Re: More 64 vs 32...
Originally posted by Fender2112
The G4 can process 5 instructions per cycle. That's 4 in the pipeline and 1 result. The 970 handles between 8 and 12 depending on what's in the pipeline with one of them being a result. I took this to imply that the 970 can handle about twice as many instructions per cycle. With the 970 starting at 1.8 GHz and the G4 at 1.42 GHz, we get somthing like this:
970: 8x1.8= 14.4 Gig instructions per second
G4: 5x1.42= 7.1 Gig instructions per second.
This implies to me that the 970 will be about twice as fast as a G4 and this speed has very little to do with 64 or 32 bit numbers.
Please toss me a life jacket if I missed the boat on this.
There's some mixup in what you wrote.
The G4e (7450+ series) can dispatch up to 3 instructions + a branch and retire 3, the 970 can dispatch up to 4 instructions + a branch.
If you look closer the instructions are not the same, the G4e takes raw PowerPC instructions, whereas the 970 breaks some of the PowerPC instruction in what IBM calls IOPs (for instance the lwzu instruction -Load Word and Zero with Update- will require two IOPs).
But you can still consider that the 970 will dispatch more instructions, another reason is that the 970 has more executions units that will fill up more slowly -2 Floating Point Units vs 1-, -2 Load/Store Units vs 1-. Excepted for integer computations: -2 Complex Units vs 1 Complex Unit + 3 Regular Units- and to some extend Altivec, where 3 of the 4 Units are behind the same Issue Queue, like in the older 7400/10.
The pipeline length has increased (16/25 stages -min/max- vs 7/12), this introduces some benefits: the 970 has more opportunities to take advantage of out of order execution and the frequency of the core could soar (2.5 GHz by Q1-2004 3 GHz by Q3-2004?), on the other side special care must be taken to avoid pipeline bubbles and misspredicted branches (branch prediction logic is way more complex in the 970), data dependencies could also bring pipelines to stall more often.
The instruction throughput should be on the rise, a two fold increase is probably optimistic: instructions process datas and those must be available wherever they result from a previous computation or come from the memory subsystem, they do not just fly straight through the pipelines.

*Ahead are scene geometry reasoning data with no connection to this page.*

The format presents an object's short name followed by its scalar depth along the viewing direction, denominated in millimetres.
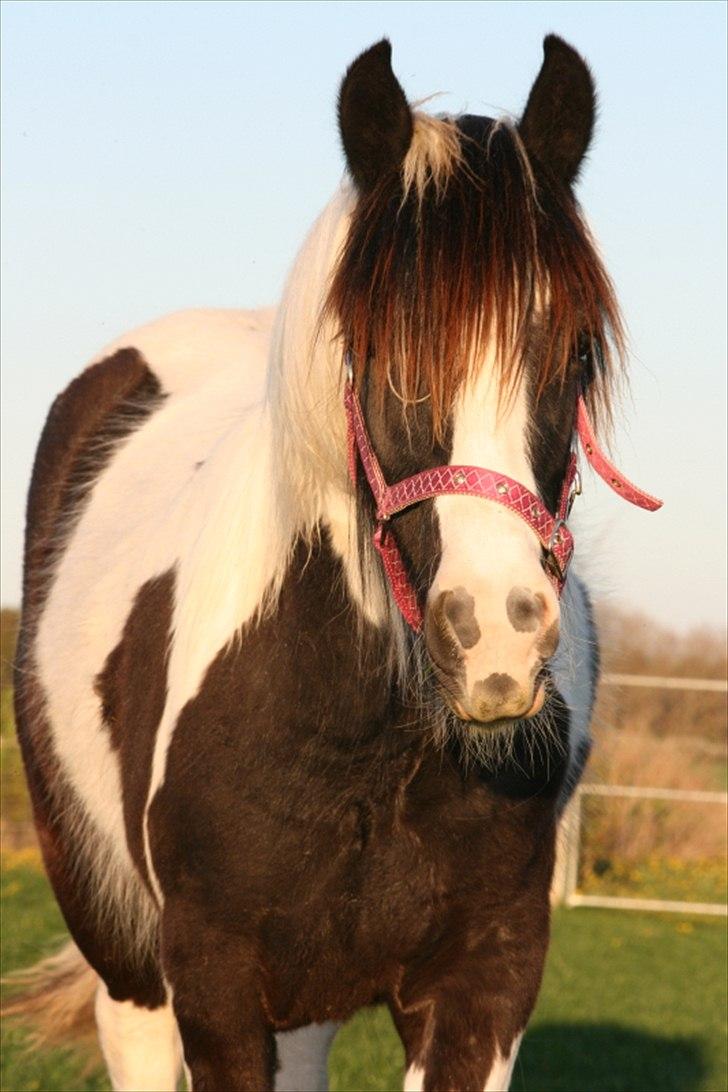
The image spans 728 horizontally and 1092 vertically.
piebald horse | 5101
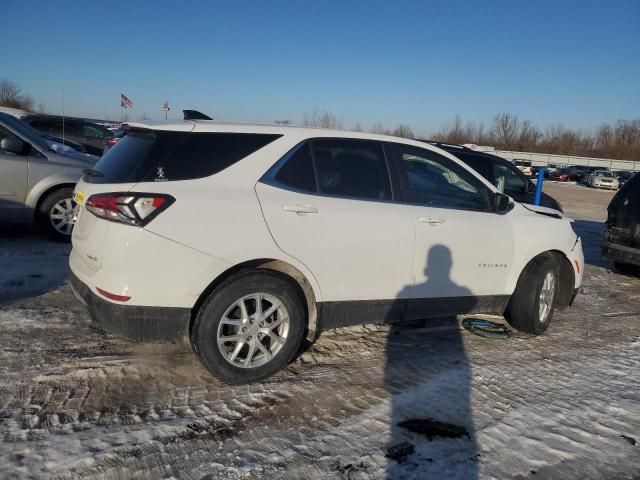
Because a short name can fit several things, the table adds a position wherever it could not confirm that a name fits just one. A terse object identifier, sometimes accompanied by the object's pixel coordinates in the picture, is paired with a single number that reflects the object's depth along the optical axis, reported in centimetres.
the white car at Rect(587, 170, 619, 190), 3906
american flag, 2090
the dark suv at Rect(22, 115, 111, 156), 1680
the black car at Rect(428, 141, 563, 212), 878
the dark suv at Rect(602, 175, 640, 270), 741
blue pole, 923
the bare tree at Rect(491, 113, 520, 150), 9456
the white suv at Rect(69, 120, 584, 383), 321
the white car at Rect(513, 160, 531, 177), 4022
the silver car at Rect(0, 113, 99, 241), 677
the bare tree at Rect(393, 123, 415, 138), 6886
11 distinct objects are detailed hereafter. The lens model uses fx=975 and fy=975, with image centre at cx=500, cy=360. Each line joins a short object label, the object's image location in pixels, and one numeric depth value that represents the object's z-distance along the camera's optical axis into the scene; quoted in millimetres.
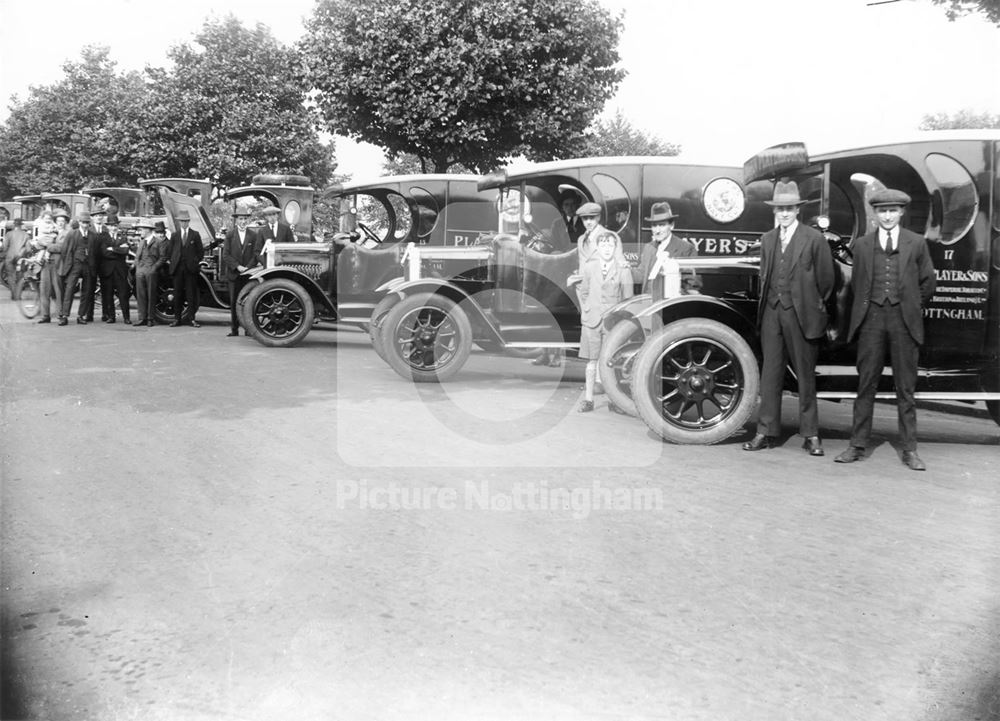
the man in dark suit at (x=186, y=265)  15969
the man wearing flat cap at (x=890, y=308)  6152
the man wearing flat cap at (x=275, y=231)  14312
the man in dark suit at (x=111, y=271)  16250
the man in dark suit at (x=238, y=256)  14289
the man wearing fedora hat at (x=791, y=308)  6391
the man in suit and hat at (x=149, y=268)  15977
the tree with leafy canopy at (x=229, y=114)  28391
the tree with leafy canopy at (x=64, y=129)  40594
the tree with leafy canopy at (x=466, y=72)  21234
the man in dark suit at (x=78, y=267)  15523
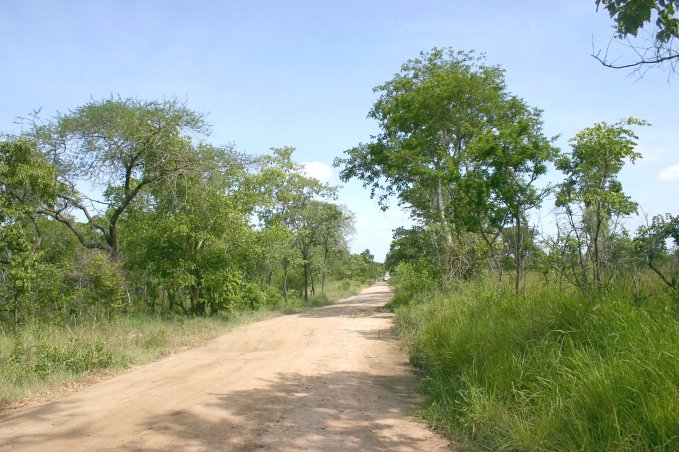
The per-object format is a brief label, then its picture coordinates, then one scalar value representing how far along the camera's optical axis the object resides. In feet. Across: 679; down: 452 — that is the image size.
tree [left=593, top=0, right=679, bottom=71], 15.24
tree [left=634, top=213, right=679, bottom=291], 23.98
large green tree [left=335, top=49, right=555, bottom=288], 33.12
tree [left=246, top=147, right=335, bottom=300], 108.92
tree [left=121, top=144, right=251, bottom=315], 62.85
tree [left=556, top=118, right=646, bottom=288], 25.45
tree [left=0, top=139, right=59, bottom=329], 42.63
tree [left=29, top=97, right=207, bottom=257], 55.93
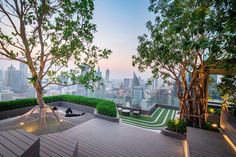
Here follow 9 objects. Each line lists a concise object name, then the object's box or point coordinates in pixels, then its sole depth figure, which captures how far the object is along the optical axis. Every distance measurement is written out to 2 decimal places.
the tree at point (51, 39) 4.06
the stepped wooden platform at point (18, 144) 1.66
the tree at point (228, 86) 5.46
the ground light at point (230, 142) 3.26
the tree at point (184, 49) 2.11
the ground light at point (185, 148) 3.33
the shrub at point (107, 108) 5.84
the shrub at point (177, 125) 4.49
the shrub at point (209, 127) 4.56
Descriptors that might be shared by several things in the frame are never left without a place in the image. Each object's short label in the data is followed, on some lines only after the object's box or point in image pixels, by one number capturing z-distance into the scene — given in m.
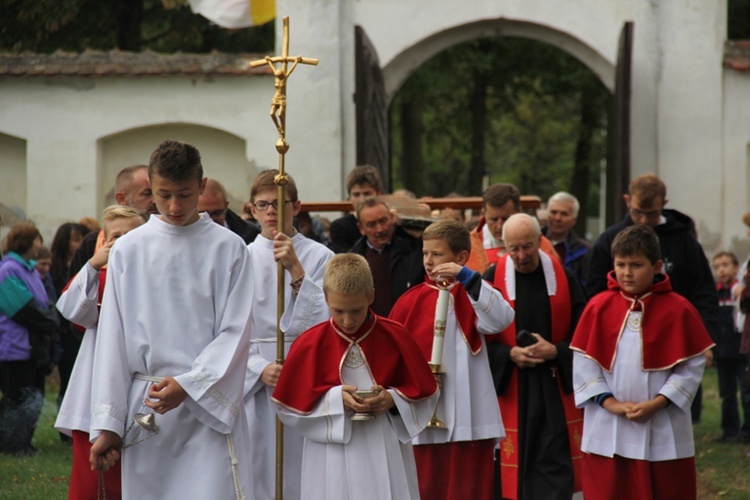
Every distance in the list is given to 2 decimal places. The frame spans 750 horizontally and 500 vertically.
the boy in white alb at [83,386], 11.12
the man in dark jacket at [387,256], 15.64
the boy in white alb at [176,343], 9.66
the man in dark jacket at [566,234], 19.95
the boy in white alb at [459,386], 12.84
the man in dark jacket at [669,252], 15.47
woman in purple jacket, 18.87
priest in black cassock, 14.30
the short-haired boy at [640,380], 12.20
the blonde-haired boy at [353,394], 10.48
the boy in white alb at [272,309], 11.94
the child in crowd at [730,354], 21.14
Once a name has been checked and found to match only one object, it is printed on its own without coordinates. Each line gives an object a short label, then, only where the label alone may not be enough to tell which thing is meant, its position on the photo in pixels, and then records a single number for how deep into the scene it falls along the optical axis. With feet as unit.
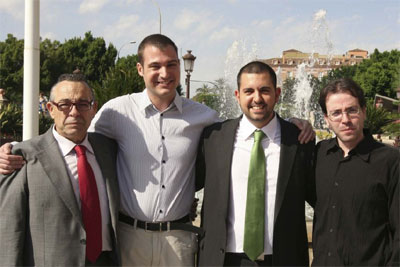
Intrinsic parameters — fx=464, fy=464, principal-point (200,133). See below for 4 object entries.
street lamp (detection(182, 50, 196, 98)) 53.93
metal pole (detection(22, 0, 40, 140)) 23.62
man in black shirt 9.79
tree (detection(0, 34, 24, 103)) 112.88
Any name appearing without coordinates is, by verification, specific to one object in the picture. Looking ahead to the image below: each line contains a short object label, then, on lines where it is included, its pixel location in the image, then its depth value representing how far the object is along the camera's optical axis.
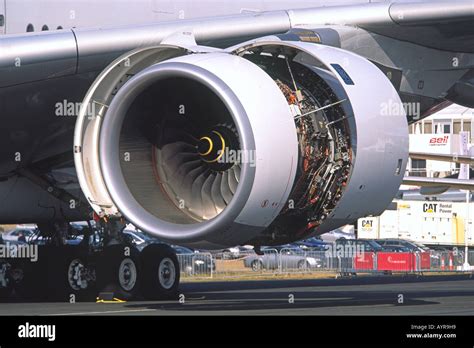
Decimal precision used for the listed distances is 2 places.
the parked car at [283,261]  35.34
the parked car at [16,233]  51.29
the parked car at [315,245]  46.00
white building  50.75
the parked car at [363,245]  41.74
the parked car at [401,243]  44.72
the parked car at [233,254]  42.31
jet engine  11.03
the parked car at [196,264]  33.24
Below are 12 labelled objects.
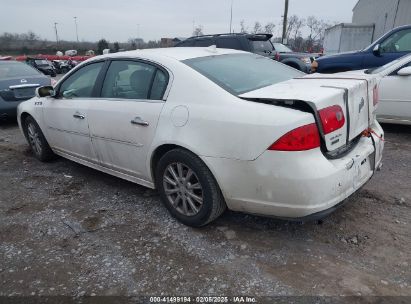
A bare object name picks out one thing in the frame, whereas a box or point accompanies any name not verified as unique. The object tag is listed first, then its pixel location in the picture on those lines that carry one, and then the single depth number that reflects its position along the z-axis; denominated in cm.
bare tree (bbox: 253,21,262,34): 5640
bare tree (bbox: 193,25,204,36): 5214
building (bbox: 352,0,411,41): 2388
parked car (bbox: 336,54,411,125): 546
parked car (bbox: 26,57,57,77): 2386
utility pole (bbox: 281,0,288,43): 2487
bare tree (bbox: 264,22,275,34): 5507
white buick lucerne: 251
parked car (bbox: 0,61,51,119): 749
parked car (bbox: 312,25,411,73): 735
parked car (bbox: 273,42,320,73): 1159
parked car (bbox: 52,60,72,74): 2755
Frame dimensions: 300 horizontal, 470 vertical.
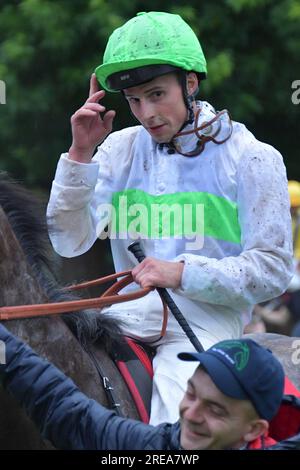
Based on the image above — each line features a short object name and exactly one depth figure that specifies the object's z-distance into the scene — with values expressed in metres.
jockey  8.34
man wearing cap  6.54
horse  7.77
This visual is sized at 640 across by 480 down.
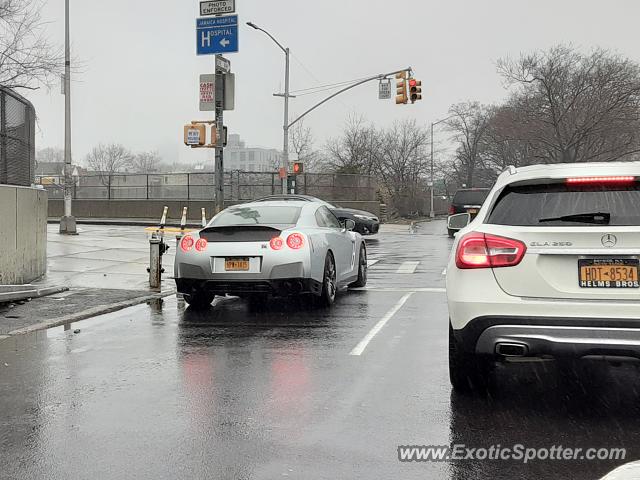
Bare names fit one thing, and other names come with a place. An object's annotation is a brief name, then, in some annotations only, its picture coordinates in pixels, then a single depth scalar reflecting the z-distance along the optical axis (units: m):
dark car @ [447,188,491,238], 27.62
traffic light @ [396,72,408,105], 28.48
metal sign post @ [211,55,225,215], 15.34
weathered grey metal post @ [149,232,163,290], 11.27
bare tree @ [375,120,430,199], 63.03
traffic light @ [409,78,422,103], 28.44
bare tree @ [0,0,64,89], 20.47
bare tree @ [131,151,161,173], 121.22
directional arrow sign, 15.16
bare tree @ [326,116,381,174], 61.31
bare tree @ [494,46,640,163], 52.50
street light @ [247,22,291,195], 32.04
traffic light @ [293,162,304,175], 32.81
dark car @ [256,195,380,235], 27.82
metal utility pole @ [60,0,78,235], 23.62
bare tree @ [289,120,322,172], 65.50
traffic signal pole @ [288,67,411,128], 29.66
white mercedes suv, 4.46
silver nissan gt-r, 8.66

The caches have evolved, the L1 instruction cache is now twice as big 64 KiB (32 previously) but is direct mapped, this could be a drawback if your app uses a lot of small pieces of code and jumps from one place to another.
The L1 data caches have the same size: 32 KiB, but not the same layout: 2 way set associative vs 8 way on the G3/G4 (8 way is supposed to be more efficient), the size of the cache lines has probably changed, they could be 128 bytes wide, this is huge compared to 32 bytes in the other PowerPCs.
The L2 cache is twice as big 512 KiB (the 7457 also has this capacity).
The 970 is supposed to handle more data streams, outstanding reads and cache misses, this will even more increase it's perceived bandwidth.
The PowerPC 970 has a proven core since it is in use in the POWER4+.
The 2 Load/Store Units coupled with the frond busses will benefit many apps, the 2 FPUs and the 64 bits registers pave the way to new workstation class scientific software.
AltiVec will probably be on par with the 7400, excepted that memory bounded apps will fly on the 970.
The integer part of the core could be slightly slower (at the same clock speed) but here a gain with these two LSUs, the superior branch prediction, the OOOE capabilities... it's hard to tell.
The 970 will be faster, especially on double precision floating point math (research, labs...), memory related tasks (most of the multimedia stuff), and of course 64 bits computations (when you have to deal with those).